From Greg McKenna at GlobalFX and Lighthouse Securities, here’s a quick guide to what’s on the minds of Australian traders heading into the day.
– It was a night of concerns about the Fed, growth and Septaper it seems – drawing a line through a number of markets suggests it was a bit of a “risk off” night.
– On the Global FX scene the Aussie Dollar is the worst performer at 0.9205 this morning (-0.6%) and looking a bit wobbly on the hourly and 4 hour charts. The Euro rejected 1.33 again overnight (1.3295 high) and sits down a smidge at 1.3263, GBP is essentially unchanged (1.5338) but it is the Yen which is suggestive that this is a bit of a safety move as it sits at 97.94 when it should probably be higher based on techs and retail sales yesterday.
– Stocks were on the back foot again last night in the US as the market gets a little wary of the threat of Septaper later this week and pending home sales pulled back less than forecast (-0.4% v -1% expected) suggesting perhaps the Taper is coming. At the close the Dow (-0.24% @15,522), the Nasdaq (-0.39% @3,599) and the S&P 500 (-0.39% @1,685) were all lower. European stocks, with exception of Milan (-0.89%) performed better though with the FTSE (+0.08%), DAX (+0.17%) and CAC (+0.00%) either flat or eking out small gains even though some big M&A activity might have otherwise helped – on another day.
– In other data retail trade in Japan yesterday for Jun was a little disappointing coming in at -0.2%, but Italian business confidence improved (91.7 v 90.8 expected) and the Dallas Fed unexpectedly fell (4.4 v 7.3 expected and 6.5 last).
On Commodity markets gold is at $1324 oz. (-0.55%) Nymex Crude is $104.51 (-0.18%), Corn fell another 0.56% but Soybeans bucked the recent weakness printing higher (1.32%) for what seems like the first time in ages.

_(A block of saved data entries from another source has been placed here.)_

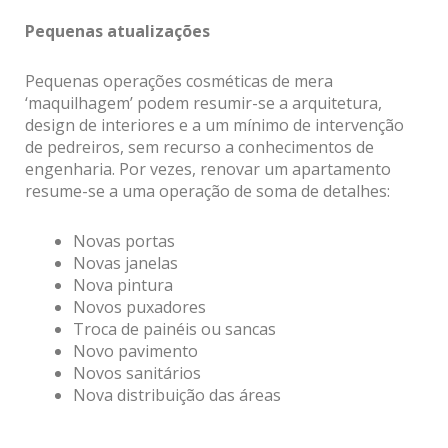
Pequenas atualizações
Pequenas operações cosméticas de mera
‘maquilhagem’ podem resumir-se a arquitetura,
design de interiores e a um mínimo de intervenção
de pedreiros, sem recurso a conhecimentos de
engenharia. Por vezes, renovar um apartamento
resume-se a uma operação de soma de detalhes:
Novas portas
Novas janelas
Nova pintura
Novos puxadores
Troca de painéis ou sancas
Novo pavimento
Novos sanitários
Nova distribuição das áreas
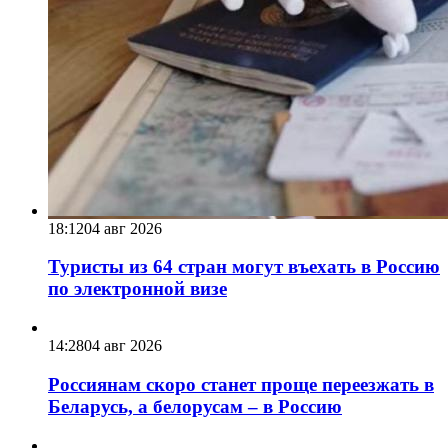
18:12
04 авг 2026
Туристы из 64 стран могут въехать в Россию
по электронной визе
14:28
04 авг 2026
Россиянам скоро станет проще переезжать в
Беларусь, а белорусам – в Россию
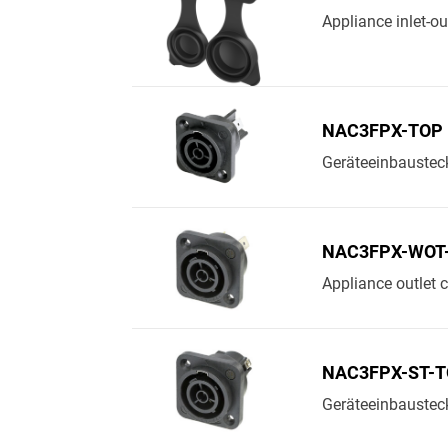
Appliance inlet-out
NAC3FPX-TOP
Geräteeinbaustec
NAC3FPX-WOT
Appliance outlet co
NAC3FPX-ST-
Geräteeinbaustec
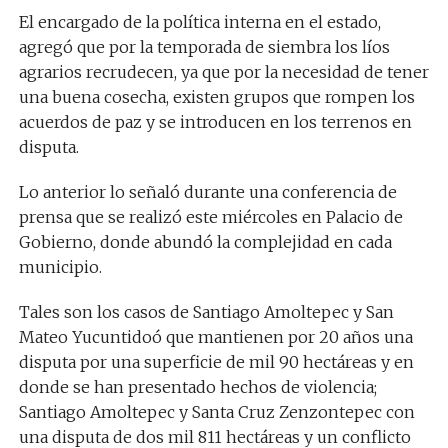
El encargado de la política interna en el estado,
agregó que por la temporada de siembra los líos
agrarios recrudecen, ya que por la necesidad de tener
una buena cosecha, existen grupos que rompen los
acuerdos de paz y se introducen en los terrenos en
disputa.
Lo anterior lo señaló durante una conferencia de
prensa que se realizó este miércoles en Palacio de
Gobierno, donde abundó la complejidad en cada
municipio.
Tales son los casos de Santiago Amoltepec y San
Mateo Yucuntidoó que mantienen por 20 años una
disputa por una superficie de mil 90 hectáreas y en
donde se han presentado hechos de violencia;
Santiago Amoltepec y Santa Cruz Zenzontepec con
una disputa de dos mil 811 hectáreas y un conflicto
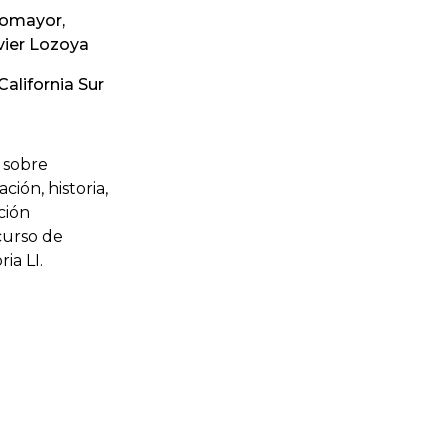
tomayor,
vier Lozoya
alifornia Sur
sobre
ión, historia,
ción
curso de
ia LI.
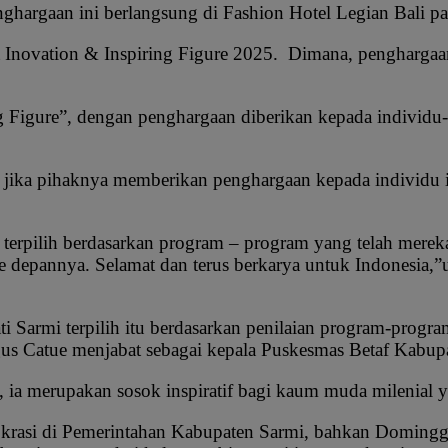
nghargaan ini berlangsung di Fashion Hotel Legian Bali p
est Inovation & Inspiring Figure 2025. Dimana, pengharga
g Figure”, dengan penghargaan diberikan kepada individu-i
ika pihaknya memberikan penghargaan kepada individu ind
 terpilih berdasarkan program – program yang telah mere
ke depannya. Selamat dan terus berkarya untuk Indonesia,”
 Sarmi terpilih itu berdasarkan penilaian program-program
us Catue menjabat sebagai kepala Puskesmas Betaf Kabup
, ia merupakan sosok inspiratif bagi kaum muda milenial 
irokrasi di Pemerintahan Kabupaten Sarmi, bahkan Dominggu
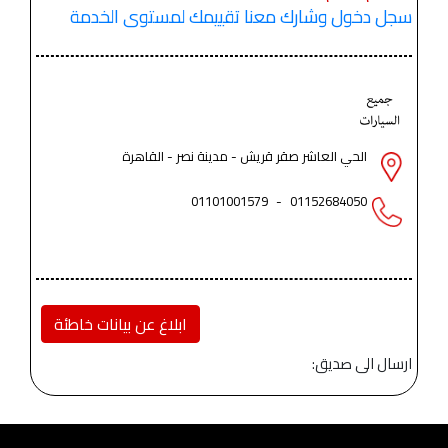
سجل دخول وشارك معنا تقييمك لمستوى الخدمة
الحي العاشر صقر قريش - مدينة نصر - القاهرة
01101001579
-
01152684050
ابلاغ عن بيانات خاطئة
ارسال الى صديق:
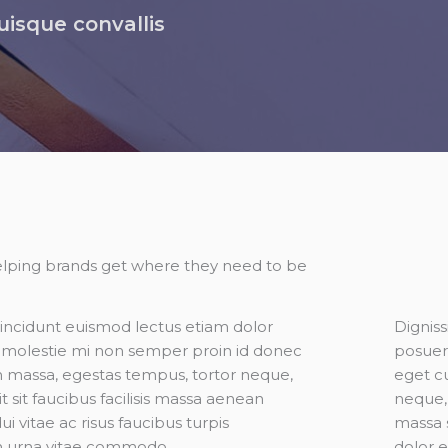
uisque convallis
lping brands get where they need to be
incidunt euismod lectus etiam dolor
Digniss
, molestie mi non semper proin id donec
posuer
in massa, egestas tempus, tortor neque,
eget cu
t sit faucibus facilisis massa aenean
neque,
i vitae ac risus faucibus turpis
massa 
 urna vitae commodo.
dolor 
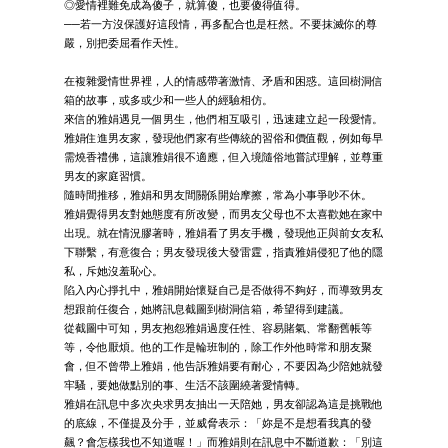
◎愛情裡難免成為傻子，就算傻，也要傻得值得。
──若一方沒保護好這段情，再多配合也是枉然。不要抹滅你的尊
嚴，別把委屈看作天性。
在複雜愛情世界裡，人的情感帶著激情、矛盾和困惑。這回樹洞信
箱的故事，或多或少和一些人的經驗相仿。
來信的雅娟遇見一個男生，他們相互吸引，迅速建立起一段愛情。
雅娟住進男友家，發現他們家有些傳統的習俗和價值觀，例如每早
需燒香禮佛，這讓雅娟很不適應，但入境隨俗地嘗試理解，並尊重
男友的家庭習慣。
隨時間推移，雅娟和男友間關係開始摩擦，常為小事爭吵不休。
雅娟覺得男友對她態度有所改變，而男友父母也不太喜歡她在家中
出現。就在情況膠著時，雅娟看了男友手機，發現他正與前女友私
下聯繫，有意復合；男友發現後大發雷霆，指責雅娟侵犯了他的隱
私，斥她沒羞恥心。
陷入內心掙扎中，雅娟開始懷疑自己是否做得不夠好，而導致男友
想跟前任復合，她將訊息截圖到樹洞信箱，希望得到建議。
從截圖中可知，男友抱怨雅娟過度任性、容易賭氣、常翻舊帳等
等，令他厭煩。他的工作是輪班制的，除工作外他時常和朋友聚
會，但不曾帶上雅娟，他告訴雅娟要有耐心，不要因為少陪她就發
牢騷，要她做點別的事、生活不該圍繞著愛情轉。
雅娟在訊息中多次央求男友抽出一天陪她，男友卻認為這是挑戰他
的底線，不僅提及分手，並威脅表示：「妳是不是想看我真的發
飆？會怎樣我也不知道喔！」而雅娟則在訊息中不斷道歉：「別這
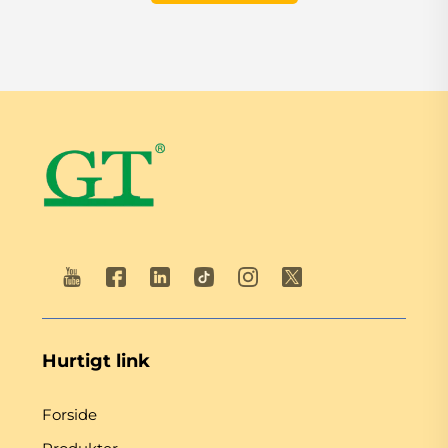
Hurtigt link
Forside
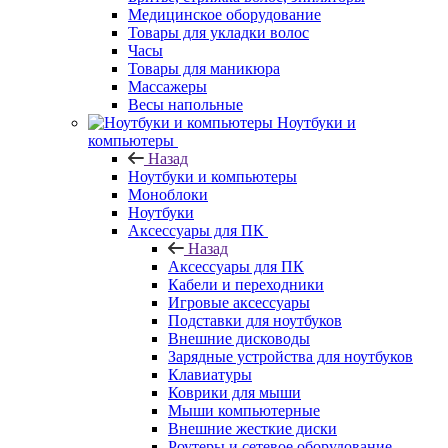
Медицинское оборудование
Товары для укладки волос
Часы
Товары для маникюра
Массажеры
Весы напольные
Ноутбуки и
компьютеры
Назад
Ноутбуки и компьютеры
Моноблоки
Ноутбуки
Аксессуары для ПК
Назад
Аксессуары для ПК
Кабели и переходники
Игровые аксессуары
Подставки для ноутбуков
Внешние дисководы
Зарядные устройства для ноутбуков
Клавиатуры
Коврики для мыши
Мыши компьютерные
Внешние жесткие диски
Роутеры и сетевое оборудование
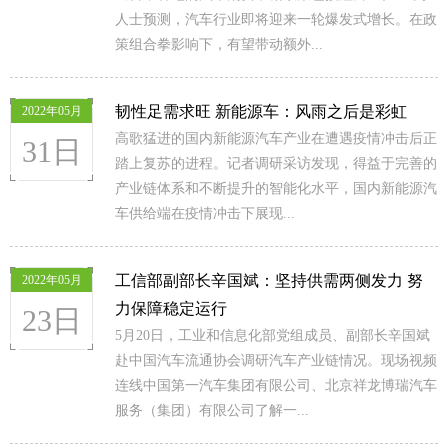
人士预测，汽车行业即将迎来一轮爆发式增长。在政
策组合拳影响下，有望带动额外...
韧性足需求旺 新能源车：风雨之后是彩虹
2022年05月
高歌猛进的国内新能源汽车产业在遭遇疫情冲击后正
31日
踏上复苏的进程。记者调研采访发现，得益于完善的
产业链体系和不断提升的智能化水平，国内新能源汽
车供给端在疫情冲击下展现...
工信部副部长辛国斌：坚持供需两侧发力 努
2022年05月
力保障稳定运行
23日
5月20日，工业和信息化部党组成员、副部长辛国斌
赴中国汽车流通协会调研汽车产业链情况。现场视频
连线中国第一汽车集团有限公司、北京祥龙博瑞汽车
服务（集团）有限公司了解一...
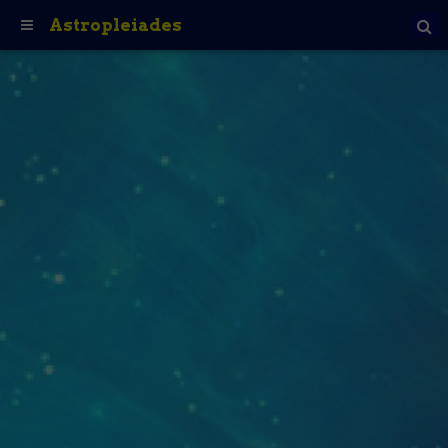
Astropleiades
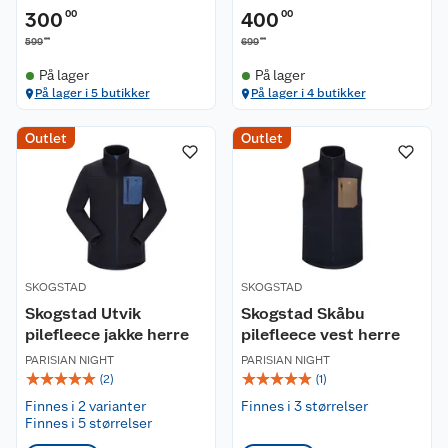
300
00
400
00
00
00
599
699
På lager
På lager
På lager i 5 butikker
På lager i 4 butikker
Outlet
Outlet
Kundeservice
Om oss
Kontakt oss
Nyheter
SKOGSTAD
Angre- og returrett
SKOGSTAD
Skogstad Utvik
Skogstad Skåbu
pilefleece jakke herre
pilefleece vest herre
Våre butikker
Reklamasjon og garanti
PARISIAN NIGHT
PARISIAN NIGHT
☆
☆
☆
☆
☆
☆
☆
☆
☆
☆
(
2
)
(
1
)
Våre merkevarer
Ofte stilte spørsmål
Finnes i 2 varianter
Finnes i 3 størrelser
Finnes i 5 størrelser
Coop kjeder
Betalingsalternativer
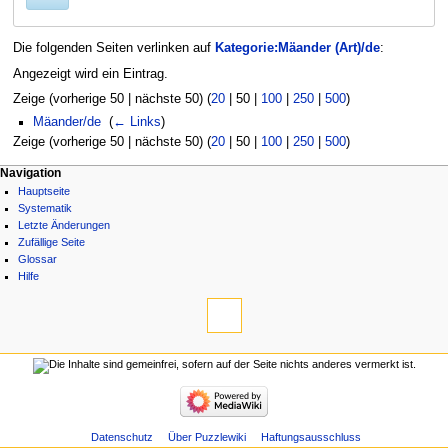
Die folgenden Seiten verlinken auf
Kategorie:Mäander (Art)/de
:
Angezeigt wird ein Eintrag.
Zeige (
vorherige 50
|
nächste 50
) (
20
|
50
|
100
|
250
|
500
)
Mäander/de
‎
(
← Links
)
Zeige (
vorherige 50
|
nächste 50
) (
20
|
50
|
100
|
250
|
500
)
Navigationsmenü
Seitenaktionen
Meine Werkzeuge
Navigation
Kategorie
Benutzerkonto
Hauptseite
Diskussion
erstellen
Systematik
Lesen
Anmelden
Letzte Änderungen
Quelltext
Zufällige Seite
anzeigen
Glossar
Versionsgeschichte
Hilfe
Werkzeuge
Spezialseiten
Druckversion
Navigation
Hauptseite
Systematik
Letzte
Änderungen
Datenschutz
Über Puzzlewiki
Haftungsausschluss
Zufällige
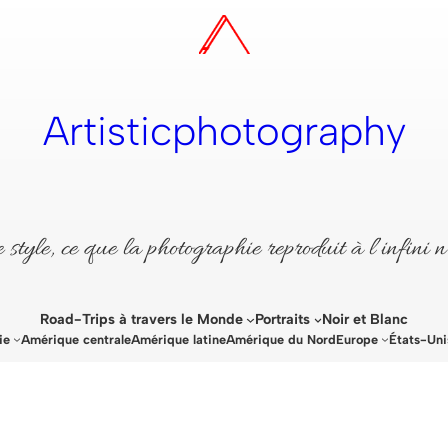
Artisticphotography
style, ce que la photographie reproduit à l’infini n
Road-Trips à travers le Monde
Portraits
Noir et Blanc
ie
Amérique centrale
Amérique latine
Amérique du Nord
Europe
États-Uni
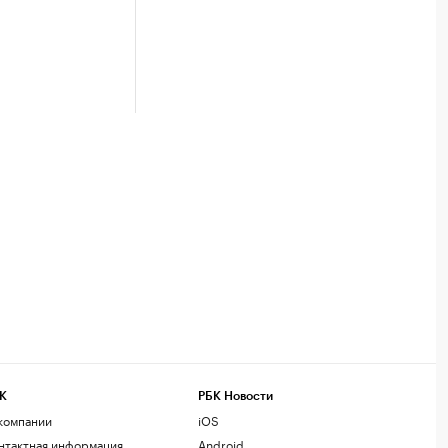
К
РБК Новости
компании
iOS
нтактная информация
Android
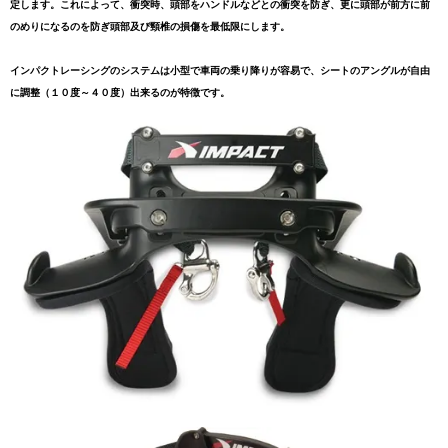
定します。これによって、衝突時、頭部をハンドルなどとの衝突を防ぎ、更に頭部が前方に前
のめりになるのを防ぎ頭部及び頸椎の損傷を最低限にします。
インパクトレーシングのシステムは小型で車両の乗り降りが容易で、シートのアングルが自由
に調整（１０度～４０度）出来るのが特徴です。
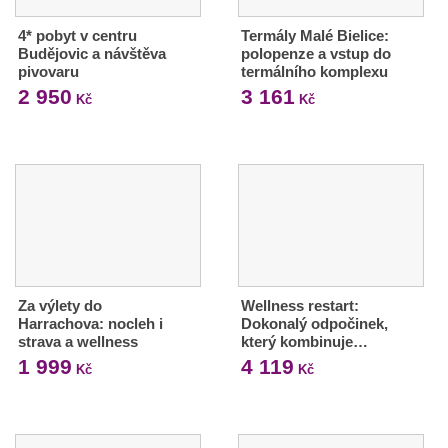
4* pobyt v centru
Termály Malé Bielice:
Budějovic a návštěva
polopenze a vstup do
pivovaru
termálního komplexu
2 950
3 161
Kč
Kč
Za výlety do
Wellness restart:
Harrachova: nocleh i
Dokonalý odpočinek,
strava a wellness
který kombinuje…
1 999
4 119
Kč
Kč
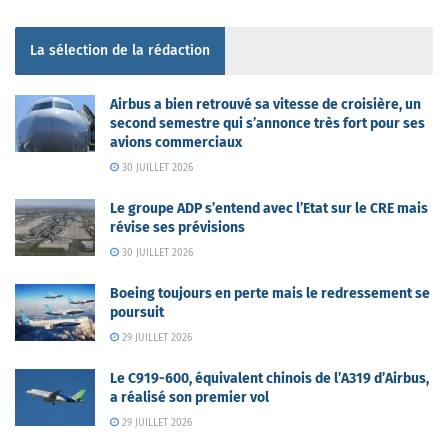
La sélection de la rédaction
Airbus a bien retrouvé sa vitesse de croisière, un
second semestre qui s’annonce très fort pour ses
avions commerciaux
30 JUILLET 2026
Le groupe ADP s’entend avec l’Etat sur le CRE mais
révise ses prévisions
30 JUILLET 2026
Boeing toujours en perte mais le redressement se
poursuit
29 JUILLET 2026
Le C919-600, équivalent chinois de l’A319 d’Airbus,
a réalisé son premier vol
29 JUILLET 2026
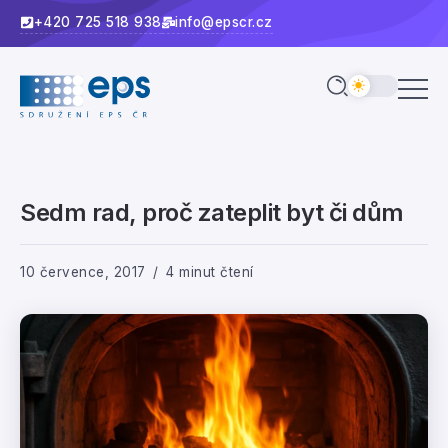
+420 725 518 938
info@epscr.cz
Sedm rad, proč zateplit byt či dům
10 července, 2017
4 minut čtení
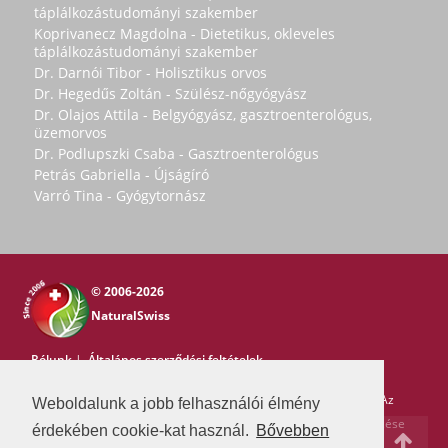
táplálkozástudományi szakember
Koprivanecz Magdolna - Dietetikus, okleveles
táplálkozástudományi szakember
Dr. Darnói Tibor - Holisztikus orvos
Dr. Hegedűs Zoltán - Szülész-nőgyógyász
Dr. Olajos Attila - Belgyógyász, gasztroenterológus,
üzemorvos
Dr. Podlupszki Csaba - Gasztroenterológus
Petrás Gabriella - Újságíró
Varró Tina - Gyógytornász
© 2006-2026
NaturalSwiss
Rólunk
|
Általános szerződési feltételek
Copyright © 2006-2026 NaturalSwiss
Minden jog fenntartva. Az
Weboldalunk a jobb felhasználói élmény
oldal tartalma nem másolható a Natural Swiss írásos beleegyezése
érdekében cookie-kat használ.
Bővebben
nélkül. -
pr@swissmedia.info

On the data front today we have New Zealand Building Permits and then South Korean Current Account balance and Industrial and Service sector output. I’ll be watching both these numbers very closely. Then in Japan its IP as well as unemployment and household spending before Building permits in Australia. In Europe we see Spanish GDP, Portuguese Business Confidence, EU Consumer confidence, Business Climate, Economic and Service Sentiment before German price data. In the US it’s the Redbook, Case Shiller House prices and Consumer Confidence.
Of particular note to the Australian dollar and Australian interest rate traders will be RBA Governor Glenn Stevens annual speech to the Anika foundation. It is always one of his best speeches of the year when you look back on them, normally important structurally so I’m looking forward to it.